**Tujuan 1**
Dalam teks tentang Othak-Athik Gathuk di bawah, kelompok apa yang disebut memegang Othak-Athik Gathuk di Keraton Jawa?

**Kutipan Teks**
______
Othak-Athik Gathuk: Semiotika ala Jawa

Kalo ditanya, “Siapa Bapak semiotika?”, tak ayal banyak yang bakal jawab, “Ferdinand De Saussure atau Roland Barthes”. Tapi oh tapi, asal tahu aja, jauuuuh sebelum Saussure atau Barthes menerapkan semiotika, masyarkat Jawa kuno ternyata sudah mempraktikan metode ini lho!
Secara harfiah, Othak-Athik sendiri berarti “otak-atik” dan “Gathuk” itu “Mencocokkan”, kasarnya mengotak-atikan sesuatu biar pas, mirip dengan penerapan semiotika Barthes pada budaya pop jaman sekarang. Konon, Keraton Jawa maju pesat berkat Othak-Athik Gathuk ini, yang dipegang oleh kelompok Punakawan: Semar, Gareng, Bagong, dan Petruk.
Punakawan

Kesamaan Semiotika dengan Othak-Athik Gathuk ini adalah bahwa mereka menelaah simbol dan pesan yang ada pada hasil karya manusia. Hal yang umum diketahui orang bahwa masyarakat Jawa memang penuh simbol dan multi-makna: setiap kata, ritual, penanggalan, dan lain2 selalu bersimbol.
______
**Bahan yang Disediakan**
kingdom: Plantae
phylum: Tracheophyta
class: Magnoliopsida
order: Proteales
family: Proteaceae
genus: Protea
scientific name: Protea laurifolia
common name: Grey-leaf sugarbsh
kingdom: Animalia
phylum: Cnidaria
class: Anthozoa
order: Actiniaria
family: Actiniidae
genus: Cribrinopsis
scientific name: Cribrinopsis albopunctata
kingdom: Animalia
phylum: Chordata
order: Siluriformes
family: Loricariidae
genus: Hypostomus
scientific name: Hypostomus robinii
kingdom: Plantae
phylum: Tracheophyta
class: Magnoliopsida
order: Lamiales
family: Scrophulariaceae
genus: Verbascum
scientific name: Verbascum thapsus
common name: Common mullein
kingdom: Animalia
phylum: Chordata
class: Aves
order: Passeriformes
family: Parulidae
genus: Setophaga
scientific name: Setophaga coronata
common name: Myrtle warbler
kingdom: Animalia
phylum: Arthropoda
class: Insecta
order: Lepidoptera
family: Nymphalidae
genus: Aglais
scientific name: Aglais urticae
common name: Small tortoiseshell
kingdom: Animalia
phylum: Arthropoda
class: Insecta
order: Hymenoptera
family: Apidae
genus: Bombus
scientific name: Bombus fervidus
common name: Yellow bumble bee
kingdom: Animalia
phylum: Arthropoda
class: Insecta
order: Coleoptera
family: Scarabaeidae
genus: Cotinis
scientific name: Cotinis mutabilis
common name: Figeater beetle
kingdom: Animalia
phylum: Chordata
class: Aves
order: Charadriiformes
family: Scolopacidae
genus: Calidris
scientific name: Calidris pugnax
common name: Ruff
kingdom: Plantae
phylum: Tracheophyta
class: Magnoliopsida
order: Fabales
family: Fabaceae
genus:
______
**Tujuan 2**
Tuliskan kembali tanpa perubahan baris-baris daftar di atas, mulai dari baris yang memuat "genus: Setophaga" sampai baris terakhir daftar, dengan kedua ujungnya ikut ditulis.

**Jawaban yang Diharapkan 1**
Kelompok Punakawan, yaitu Semar, Gareng, Bagong, dan Petruk.

**Jawaban yang Diharapkan 2**
genus: Setophaga
scientific name: Setophaga coronata
common name: Myrtle warbler
kingdom: Animalia
phylum: Arthropoda
class: Insecta
order: Lepidoptera
family: Nymphalidae
genus: Aglais
scientific name: Aglais urticae
common name: Small tortoiseshell
kingdom: Animalia
phylum: Arthropoda
class: Insecta
order: Hymenoptera
family: Apidae
genus: Bombus
scientific name: Bombus fervidus
common name: Yellow bumble bee
kingdom: Animalia
phylum: Arthropoda
class: Insecta
order: Coleoptera
family: Scarabaeidae
genus: Cotinis
scientific name: Cotinis mutabilis
common name: Figeater beetle
kingdom: Animalia
phylum: Chordata
class: Aves
order: Charadriiformes
family: Scolopacidae
genus: Calidris
scientific name: Calidris pugnax
common name: Ruff
kingdom: Plantae
phylum: Tracheophyta
class: Magnoliopsida
order: Fabales
family: Fabaceae
genus:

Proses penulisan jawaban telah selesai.